**Exercise directions**. Reproduce exactly the span of lines beginning at the one with "Nie swoim głosem" and ending at the last line of the data below, omitting pictures.

**Listed entries**.
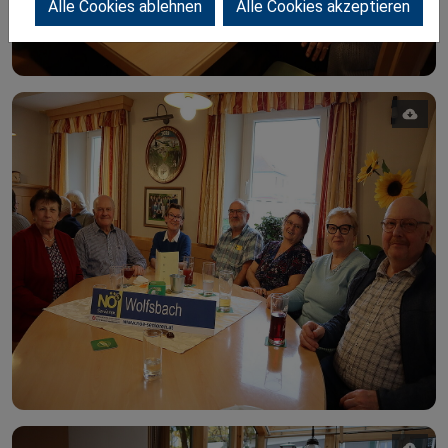
Alle Cookies ablehnen
Alle Cookies akzeptieren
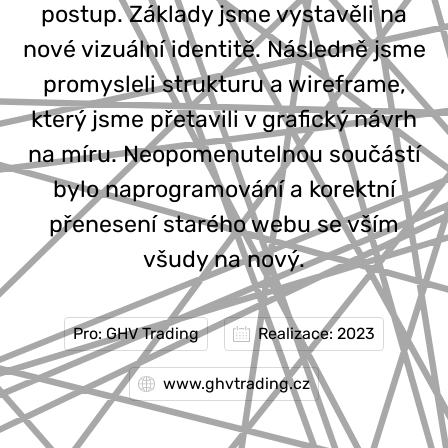
postup. Základy jsme vystavěli na
nové vizuální identitě. Následně jsme
promysleli strukturu a wireframe,
který jsme přetavili v grafický návrh
na míru. Neopomenutelnou součástí
bylo naprogramování a korektní
přenesení starého webu se vším
všudy na nový.
Pro: GHV Trading
Realizace: 2023
www.ghvtrading.cz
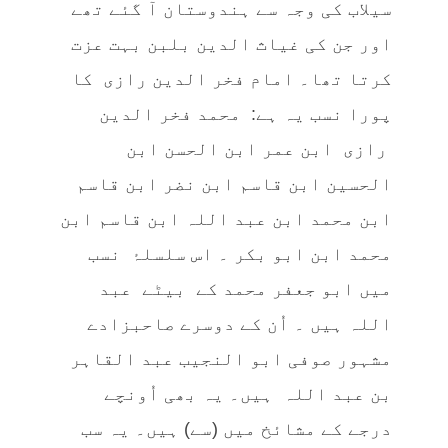
سیلاب کی وجہ سے ہندوستان آ گئے تھے
اور جن کی غیاث الدین بلبن بہت عزت
کرتا تھا۔ امام فخر الدین رازی کا
پورا نسب یہ ہے: محمد فخر الدین
رازی ابن عمر ابن الحسن ابن
الحسین ابن قاسم ابن نضر ابن قاسم
ابن محمد ابن عبد اللہ ابن قاسم ابن
محمد ابن ابو بکر ۔ اس سلسلۂ نسب
میں ابو جعفر محمد کے بیٹے عبد
اللہ ہیں ۔ اُن کے دوسرے صاحبزادے
مشہور صوفی ابو النجیب عبد القاہر
بن عبد اللہ ہیں۔ یہ بھی اُونچے
درجے کے مشائخ میں (سے) ہیں۔ یہ سب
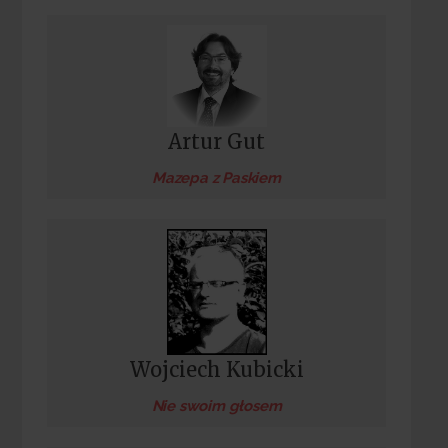
Artur Gut
Mazepa z Paskiem
Wojciech Kubicki
Nie swoim głosem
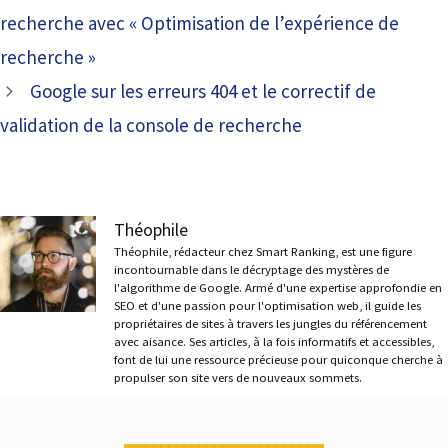
recherche avec « Optimisation de l’expérience de
recherche »
Google sur les erreurs 404 et le correctif de
validation de la console de recherche
Théophile
Théophile, rédacteur chez Smart Ranking, est une figure
incontournable dans le décryptage des mystères de
l'algorithme de Google. Armé d'une expertise approfondie en
SEO et d'une passion pour l'optimisation web, il guide les
propriétaires de sites à travers les jungles du référencement
avec aisance. Ses articles, à la fois informatifs et accessibles,
font de lui une ressource précieuse pour quiconque cherche à
propulser son site vers de nouveaux sommets.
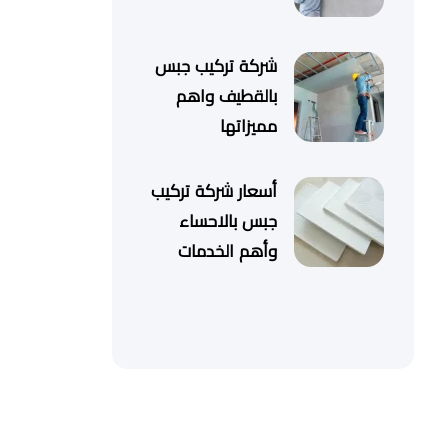
شركة تركيب جبس
بالقطيف واهم
مميزاتها
أسعار شركة تركيب
جبس بالاحساء
وأهم الخدمات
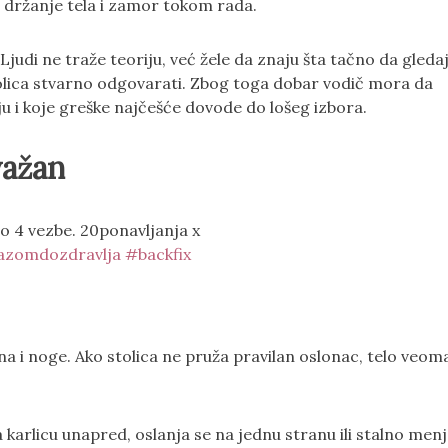
, držanje tela i zamor tokom rada.
judi ne traže teoriju, već žele da znaju šta tačno da gleda
stolica stvarno odgovarati. Zbog toga dobar vodič mora da
ju i koje greške najčešće dovode do lošeg izbora.
važan
o 4 vezbe. 20ponavljanja x
zomdozdravlja
#backfix
a i noge. Ako stolica ne pruža pravilan oslonac, telo veom
 karlicu unapred, oslanja se na jednu stranu ili stalno men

**Your solution**.
Nie swoim głosem
recherche avec « Optimisation de l’expérience de
recherche »
Google sur les erreurs 404 et le correctif de
validation de la console de recherche
Théophile
Théophile, rédacteur chez Smart Ranking, est une figure
incontournable dans le décryptage des mystères de
l'algorithme de Google. Armé d'une expertise approfondie en
SEO et d'une passion pour l'optimisation web, il guide les
propriétaires de sites à travers les jungles du référencement
avec aisance. Ses articles, à la fois informatifs et accessibles,
font de lui une ressource précieuse pour quiconque cherche à
propulser son site vers de nouveaux sommets.
شركة تركيب جبس
بالقطيف واهم
مميزاتها
أسعار شركة تركيب
جبس بالاحساء
وأهم الخدمات
, držanje tela i zamor tokom rada.
judi ne traže teoriju, već žele da znaju šta tačno da gleda
stolica stvarno odgovarati. Zbog toga dobar vodič mora da
ju i koje greške najčešće dovode do lošeg izbora.
važan
o 4 vezbe. 20ponavljanja x
zomdozdravlja
#backfix
a i noge. Ako stolica ne pruža pravilan oslonac, telo veom
 karlicu unapred, oslanja se na jednu stranu ili stalno men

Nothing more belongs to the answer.